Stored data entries
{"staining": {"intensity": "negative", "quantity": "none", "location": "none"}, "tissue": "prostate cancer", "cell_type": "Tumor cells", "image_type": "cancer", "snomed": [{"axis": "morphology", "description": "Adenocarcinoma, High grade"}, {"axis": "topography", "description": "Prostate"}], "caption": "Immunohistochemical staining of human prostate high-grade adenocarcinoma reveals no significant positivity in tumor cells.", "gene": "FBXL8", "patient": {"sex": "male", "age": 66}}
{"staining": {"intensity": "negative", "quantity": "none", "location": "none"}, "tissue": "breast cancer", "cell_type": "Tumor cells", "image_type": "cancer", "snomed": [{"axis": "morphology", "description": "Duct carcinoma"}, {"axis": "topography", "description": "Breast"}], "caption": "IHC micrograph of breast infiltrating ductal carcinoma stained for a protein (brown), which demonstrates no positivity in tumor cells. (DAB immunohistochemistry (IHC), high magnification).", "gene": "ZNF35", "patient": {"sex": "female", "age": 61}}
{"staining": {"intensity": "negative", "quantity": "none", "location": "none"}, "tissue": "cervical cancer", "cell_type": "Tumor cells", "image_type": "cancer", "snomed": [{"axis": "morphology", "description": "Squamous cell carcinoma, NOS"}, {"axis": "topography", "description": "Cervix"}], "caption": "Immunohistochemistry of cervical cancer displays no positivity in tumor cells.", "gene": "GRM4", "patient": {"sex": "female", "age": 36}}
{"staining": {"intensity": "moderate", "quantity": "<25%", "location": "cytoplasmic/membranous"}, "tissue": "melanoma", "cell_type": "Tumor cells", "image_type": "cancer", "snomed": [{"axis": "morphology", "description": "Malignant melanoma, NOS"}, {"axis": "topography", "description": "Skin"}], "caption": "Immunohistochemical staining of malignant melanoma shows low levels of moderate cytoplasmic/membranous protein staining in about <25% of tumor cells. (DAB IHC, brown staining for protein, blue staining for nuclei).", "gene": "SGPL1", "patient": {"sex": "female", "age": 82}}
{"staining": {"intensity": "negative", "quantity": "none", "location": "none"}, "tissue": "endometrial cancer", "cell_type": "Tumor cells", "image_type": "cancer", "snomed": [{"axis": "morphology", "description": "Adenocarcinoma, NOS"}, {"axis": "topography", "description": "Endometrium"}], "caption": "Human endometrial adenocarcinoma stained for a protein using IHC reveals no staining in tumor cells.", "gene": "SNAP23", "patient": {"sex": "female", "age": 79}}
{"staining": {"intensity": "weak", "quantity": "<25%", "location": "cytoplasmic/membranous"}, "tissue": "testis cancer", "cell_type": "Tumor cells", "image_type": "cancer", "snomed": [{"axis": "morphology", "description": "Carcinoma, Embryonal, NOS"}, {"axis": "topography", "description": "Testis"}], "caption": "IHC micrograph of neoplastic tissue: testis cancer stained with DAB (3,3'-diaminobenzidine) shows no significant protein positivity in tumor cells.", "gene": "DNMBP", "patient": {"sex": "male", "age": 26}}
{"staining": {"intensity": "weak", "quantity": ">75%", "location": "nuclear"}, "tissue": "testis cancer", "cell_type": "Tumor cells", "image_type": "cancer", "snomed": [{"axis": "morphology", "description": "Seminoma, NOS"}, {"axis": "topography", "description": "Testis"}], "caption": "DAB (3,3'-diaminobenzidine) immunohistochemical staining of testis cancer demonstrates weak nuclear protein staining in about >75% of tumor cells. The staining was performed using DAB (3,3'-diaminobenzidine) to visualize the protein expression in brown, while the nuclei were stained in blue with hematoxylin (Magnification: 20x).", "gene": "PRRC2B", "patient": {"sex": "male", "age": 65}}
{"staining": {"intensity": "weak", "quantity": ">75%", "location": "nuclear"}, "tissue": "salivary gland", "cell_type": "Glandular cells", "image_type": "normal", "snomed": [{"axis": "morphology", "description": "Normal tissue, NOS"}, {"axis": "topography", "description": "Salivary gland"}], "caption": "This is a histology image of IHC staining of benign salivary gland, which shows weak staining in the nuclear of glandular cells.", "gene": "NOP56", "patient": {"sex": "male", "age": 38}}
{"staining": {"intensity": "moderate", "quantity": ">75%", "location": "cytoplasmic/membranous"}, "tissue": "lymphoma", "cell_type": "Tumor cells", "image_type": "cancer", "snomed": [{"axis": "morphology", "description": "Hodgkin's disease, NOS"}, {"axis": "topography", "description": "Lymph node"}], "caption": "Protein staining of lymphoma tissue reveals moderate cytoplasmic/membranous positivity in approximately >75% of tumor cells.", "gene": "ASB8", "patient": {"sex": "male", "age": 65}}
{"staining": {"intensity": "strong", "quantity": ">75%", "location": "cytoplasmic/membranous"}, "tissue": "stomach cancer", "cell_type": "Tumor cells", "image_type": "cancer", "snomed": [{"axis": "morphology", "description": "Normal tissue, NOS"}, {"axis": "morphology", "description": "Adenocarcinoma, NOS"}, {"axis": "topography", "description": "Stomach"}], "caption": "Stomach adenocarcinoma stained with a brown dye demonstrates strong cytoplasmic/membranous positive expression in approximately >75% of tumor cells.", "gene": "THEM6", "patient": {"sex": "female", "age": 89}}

* **Your instructions**
Proceeding from the line containing "is a histology" through the line containing "staining of lymphoma", transcribe the lines above exactly, both end lines included.

* **Result of this task**
{"staining": {"intensity": "weak", "quantity": ">75%", "location": "nuclear"}, "tissue": "salivary gland", "cell_type": "Glandular cells", "image_type": "normal", "snomed": [{"axis": "morphology", "description": "Normal tissue, NOS"}, {"axis": "topography", "description": "Salivary gland"}], "caption": "This is a histology image of IHC staining of benign salivary gland, which shows weak staining in the nuclear of glandular cells.", "gene": "NOP56", "patient": {"sex": "male", "age": 38}}
{"staining": {"intensity": "moderate", "quantity": ">75%", "location": "cytoplasmic/membranous"}, "tissue": "lymphoma", "cell_type": "Tumor cells", "image_type": "cancer", "snomed": [{"axis": "morphology", "description": "Hodgkin's disease, NOS"}, {"axis": "topography", "description": "Lymph node"}], "caption": "Protein staining of lymphoma tissue reveals moderate cytoplasmic/membranous positivity in approximately >75% of tumor cells.", "gene": "ASB8", "patient": {"sex": "male", "age": 65}}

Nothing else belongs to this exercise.